Je ne sais pas à quoi ressemble une avalanche vue d’en haut, mais c’est la première image qui me vient à l’esprit lorsque la ligne de front devant moi avance d’un seul coup, à un signal qui m’a échappé. Je vois le « fleuve humain » se détendre, se déplier, la foule avancer à un rythme étonnamment soutenu. Et c’est parti.
Je passe devant la tribune où sont accrochés des dizaines de banderoles de délégations du monde entier. J’aperçois celui des amis sus-cités qui font les marioles, bien planqués là-haut, alors qu’ici bas, d’autres – dont je tairai le nom – se livrent, eux, à des activités autrement plus sacrificielles. J’essaie de les prendre en photo (pas facile, car il est interdit de s’arrêter devant la tribune) en me disant que ça pourra toujours servir comme preuve de leur embourgeoisement révisionniste à l’heure des règlements de compte.
J’apprendrai par la suite que le début du défilé fut marqué par un individu - rapidement maîtrisé - qui a fait irruption devant le cortège en brandissant un drapeau des Etats-Unis. Les images de la scène trouvées sur internet montrent une petite pagaille brève et sans grande conséquence.

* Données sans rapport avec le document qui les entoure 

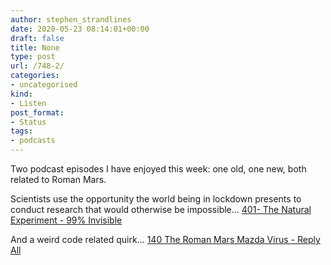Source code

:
 ```yaml
---
author: stephen_strandlines
date: 2020-05-23 08:14:01+00:00
draft: false
title: None
type: post
url: /748-2/
categories:
- uncategorised
kind:
- Listen
post_format:
- Status
tags:
- podcasts
---
```


Two podcast episodes I have enjoyed this week: one old, one new, both related to Roman Mars.

Scientists use the opportunity the world being in lockdown presents to conduct research that would otherwise be impossible… [401- The Natural Experiment - 99% Invisible](https://pca.st/episode/02c6b74d-3ec6-4766-a56c-d99819da4ab4)

And a weird code related quirk… [140 The Roman Mars Mazda Virus - Reply All](https://pca.st/episode/04af6a67-1403-4007-ad83-5d38eb5ec605)
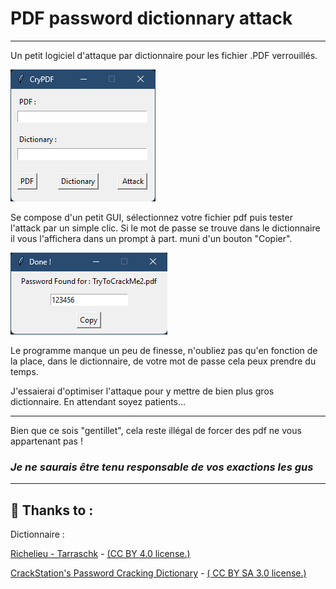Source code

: # PDF password dictionnary attack


____________________________
Un petit logiciel d'attaque par dictionnaire pour les fichier .PDF verrouillés.

![](https://github.com/Miiraak/CryPDF/blob/master/Images/img.png)

Se compose d'un petit GUI, sélectionnez votre fichier pdf puis tester l'attack par un simple clic.
Si le mot de passe se trouve dans le dictionnaire il vous l'affichera dans un prompt à part. muni d'un bouton "Copier".

![](https://github.com/Miiraak/CryPDF/blob/master/Images/imgDone.png)

Le programme manque un peu de finesse, n'oubliez pas qu'en fonction de la place, dans le dictionnaire, de votre mot de passe cela peux prendre du temps.

J'essaierai d'optimiser l'attaque pour y mettre de bien plus gros dictionnaire. En attendant soyez patients...
________________________

Bien que ce sois "gentillet", cela reste illégal de forcer des pdf ne vous appartenant pas !
### _Je ne saurais être tenu responsable de vos exactions les gus_
______________________

## :sparkling_heart: Thanks to :

Dictionnaire :

[Richelieu - Tarraschk](https://github.com/tarraschk/richelieu) - [(CC BY 4.0 license.)](https://creativecommons.org/licenses/by/4.0/)

[CrackStation's Password Cracking Dictionary](https://crackstation.net/crackstation-wordlist-password-cracking-dictionary.htm) - [( CC BY SA 3.0 license.)](https://creativecommons.org/licenses/by-sa/3.0/deed.en)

J’apprends que l’individu est un habitué, qu’il avait déjà tenté le coup lors du voyage d’Obama, et qu’il se pavanait régulièrement avec son drapeau à la descente des bateaux de croisière qui accostent à la Havane. Encore un qui cherche à se faire inviter à la Maison Blanche, on dirait. Je suis assez surpris qu’un tel individu, qui brandit le drapeau d’un pays qui a déclaré la guerre économique et financière la plus longue et la plus sévère de toute l’histoire contre son propre pays (4), puisse encore circuler et recommencer son cirque en toute impunité. Etonnante Cuba...
J’arrive de l’autre côté de la place de la Révolution (une bonne petite trotte) où le cortège se disloque. Encore et toujours les t-shirts blancs qui canalisent la foule. Toujours aucun policier ou soldat à l’horizon. Hum... si j’étais un journaliste de Libération ou du Monde, je dirais que la dictature cubaine est "sournoise".

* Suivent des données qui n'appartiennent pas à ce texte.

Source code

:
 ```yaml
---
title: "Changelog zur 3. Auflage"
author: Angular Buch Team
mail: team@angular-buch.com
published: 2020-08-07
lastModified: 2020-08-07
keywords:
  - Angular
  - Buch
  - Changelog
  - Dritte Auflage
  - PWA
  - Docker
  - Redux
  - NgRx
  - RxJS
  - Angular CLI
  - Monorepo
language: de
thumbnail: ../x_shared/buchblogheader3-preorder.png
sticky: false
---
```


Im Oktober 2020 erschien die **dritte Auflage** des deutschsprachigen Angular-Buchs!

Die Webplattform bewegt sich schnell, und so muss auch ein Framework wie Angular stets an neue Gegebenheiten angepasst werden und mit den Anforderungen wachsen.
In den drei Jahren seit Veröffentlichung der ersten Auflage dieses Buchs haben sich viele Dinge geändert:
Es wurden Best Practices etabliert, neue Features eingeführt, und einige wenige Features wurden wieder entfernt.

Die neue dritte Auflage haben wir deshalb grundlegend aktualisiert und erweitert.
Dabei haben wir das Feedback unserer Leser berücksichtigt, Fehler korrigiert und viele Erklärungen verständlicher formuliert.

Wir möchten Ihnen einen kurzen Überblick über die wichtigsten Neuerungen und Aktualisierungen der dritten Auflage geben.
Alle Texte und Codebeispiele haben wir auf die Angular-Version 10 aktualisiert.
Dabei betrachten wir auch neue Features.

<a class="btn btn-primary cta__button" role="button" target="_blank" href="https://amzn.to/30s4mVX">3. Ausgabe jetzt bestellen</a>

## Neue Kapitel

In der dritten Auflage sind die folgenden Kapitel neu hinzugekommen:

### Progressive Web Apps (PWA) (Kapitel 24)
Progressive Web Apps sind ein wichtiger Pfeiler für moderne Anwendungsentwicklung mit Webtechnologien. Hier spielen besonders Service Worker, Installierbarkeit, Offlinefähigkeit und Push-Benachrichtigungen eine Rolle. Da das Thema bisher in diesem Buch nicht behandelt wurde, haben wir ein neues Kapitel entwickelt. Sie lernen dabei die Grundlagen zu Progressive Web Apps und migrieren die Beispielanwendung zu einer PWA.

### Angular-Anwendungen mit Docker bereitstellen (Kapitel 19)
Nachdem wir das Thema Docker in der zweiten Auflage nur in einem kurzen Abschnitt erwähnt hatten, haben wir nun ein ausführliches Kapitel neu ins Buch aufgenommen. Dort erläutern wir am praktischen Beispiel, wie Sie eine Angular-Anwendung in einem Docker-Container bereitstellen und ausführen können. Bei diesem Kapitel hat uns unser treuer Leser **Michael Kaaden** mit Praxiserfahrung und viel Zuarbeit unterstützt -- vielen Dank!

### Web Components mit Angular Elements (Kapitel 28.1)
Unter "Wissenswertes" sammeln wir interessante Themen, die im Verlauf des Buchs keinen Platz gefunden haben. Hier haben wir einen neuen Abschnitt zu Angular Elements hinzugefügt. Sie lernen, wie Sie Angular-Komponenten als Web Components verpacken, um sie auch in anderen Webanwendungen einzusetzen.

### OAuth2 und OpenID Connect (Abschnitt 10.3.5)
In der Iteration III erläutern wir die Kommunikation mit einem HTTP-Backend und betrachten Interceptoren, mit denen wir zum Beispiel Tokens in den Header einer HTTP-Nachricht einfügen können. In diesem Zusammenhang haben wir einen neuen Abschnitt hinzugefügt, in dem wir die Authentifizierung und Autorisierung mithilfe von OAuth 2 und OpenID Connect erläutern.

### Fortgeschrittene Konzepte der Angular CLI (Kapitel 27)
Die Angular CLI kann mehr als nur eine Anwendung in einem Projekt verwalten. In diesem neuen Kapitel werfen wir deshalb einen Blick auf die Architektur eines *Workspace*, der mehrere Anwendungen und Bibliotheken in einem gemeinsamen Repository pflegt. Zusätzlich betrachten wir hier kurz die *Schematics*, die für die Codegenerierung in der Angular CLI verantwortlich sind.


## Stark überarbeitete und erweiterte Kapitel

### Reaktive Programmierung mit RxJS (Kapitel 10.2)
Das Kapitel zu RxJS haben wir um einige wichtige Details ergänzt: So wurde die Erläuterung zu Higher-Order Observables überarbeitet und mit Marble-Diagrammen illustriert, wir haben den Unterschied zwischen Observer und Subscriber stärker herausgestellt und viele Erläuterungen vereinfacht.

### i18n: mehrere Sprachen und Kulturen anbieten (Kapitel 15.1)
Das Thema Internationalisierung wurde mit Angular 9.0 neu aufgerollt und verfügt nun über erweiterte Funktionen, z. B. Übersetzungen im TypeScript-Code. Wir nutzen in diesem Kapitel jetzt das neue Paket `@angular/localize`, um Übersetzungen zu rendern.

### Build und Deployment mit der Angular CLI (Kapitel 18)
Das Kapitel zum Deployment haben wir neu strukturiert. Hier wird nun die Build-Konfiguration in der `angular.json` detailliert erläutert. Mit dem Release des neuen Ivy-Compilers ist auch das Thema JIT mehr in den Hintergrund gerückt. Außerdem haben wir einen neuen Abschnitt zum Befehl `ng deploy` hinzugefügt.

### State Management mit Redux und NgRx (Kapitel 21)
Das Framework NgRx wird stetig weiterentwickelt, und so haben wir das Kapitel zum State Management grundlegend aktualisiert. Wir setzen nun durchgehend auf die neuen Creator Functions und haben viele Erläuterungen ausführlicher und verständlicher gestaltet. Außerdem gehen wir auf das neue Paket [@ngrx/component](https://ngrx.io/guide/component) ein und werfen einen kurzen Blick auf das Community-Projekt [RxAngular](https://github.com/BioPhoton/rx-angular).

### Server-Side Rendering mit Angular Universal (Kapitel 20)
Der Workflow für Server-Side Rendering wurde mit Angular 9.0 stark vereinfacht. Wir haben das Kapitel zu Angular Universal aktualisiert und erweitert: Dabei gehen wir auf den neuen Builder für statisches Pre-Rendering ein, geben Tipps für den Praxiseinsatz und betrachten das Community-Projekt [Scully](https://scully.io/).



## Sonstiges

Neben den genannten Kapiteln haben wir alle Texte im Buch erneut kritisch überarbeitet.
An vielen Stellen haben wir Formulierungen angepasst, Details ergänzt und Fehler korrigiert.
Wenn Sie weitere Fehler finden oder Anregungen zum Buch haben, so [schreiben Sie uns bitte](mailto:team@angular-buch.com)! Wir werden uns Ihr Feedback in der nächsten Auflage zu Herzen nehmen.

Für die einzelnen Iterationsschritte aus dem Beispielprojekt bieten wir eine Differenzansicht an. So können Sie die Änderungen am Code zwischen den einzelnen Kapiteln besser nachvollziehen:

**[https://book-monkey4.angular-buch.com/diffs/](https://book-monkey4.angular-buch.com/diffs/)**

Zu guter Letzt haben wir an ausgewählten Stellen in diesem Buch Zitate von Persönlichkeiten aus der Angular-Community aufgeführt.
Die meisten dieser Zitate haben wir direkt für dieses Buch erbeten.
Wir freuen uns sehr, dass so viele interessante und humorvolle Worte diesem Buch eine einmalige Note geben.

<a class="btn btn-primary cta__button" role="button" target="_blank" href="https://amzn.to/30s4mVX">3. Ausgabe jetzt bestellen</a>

J’essaie de retrouver mon chemin et me perds dans des ruelles en suivant plus ou moins mon sens légendaire de l’orientation. A force de marcher, je débouche sur une avenue qui me paraît familière – et pour cause : je retrouve la fin du cortège qui commence à peine à avancer. Un mur de drapeaux cubains et de drapeaux du Mouvement du 26 juillet ferment la marche. Trop beau pour être ignoré. J’oublie ma soif et mon envie de pisser et je commets l’irréparable : je me joins à eux pour refaire encore une fois la marche.
(une heure plus tard) Il est 10h du matin. Je me traîne le long de l’avenue Paseo en calculant le nombre de pas qu’il me reste à faire avant d’atteindre le bercail. Je me sens comme un astronaute de retour d’une mission sur Mars et qui, à mi-chemin, voit s’allumer sur son tableau de bord le voyant « réservoir vide ». Je m’écroule sur un banc en faisant mentalement une lettre d’adieu à tous mes amis. La chaleur, la fatigue, la soif, auront eu raison de moi. Maudite Cuba...
Soudain, j’entends (en espagnol) : « Viktor ? Qu’est-ce que tu fais là ? ». Sans m’en rendre compte, je m’étais arrêté devant la maison d’une amie qui, par le plus grand des hasards et au même moment, sortait de chez elle. J’étais sauvé. Ah... Merveilleuse Cuba.
Viktor Dedaj
Si c’était à refaire, pour sûr que je le referais.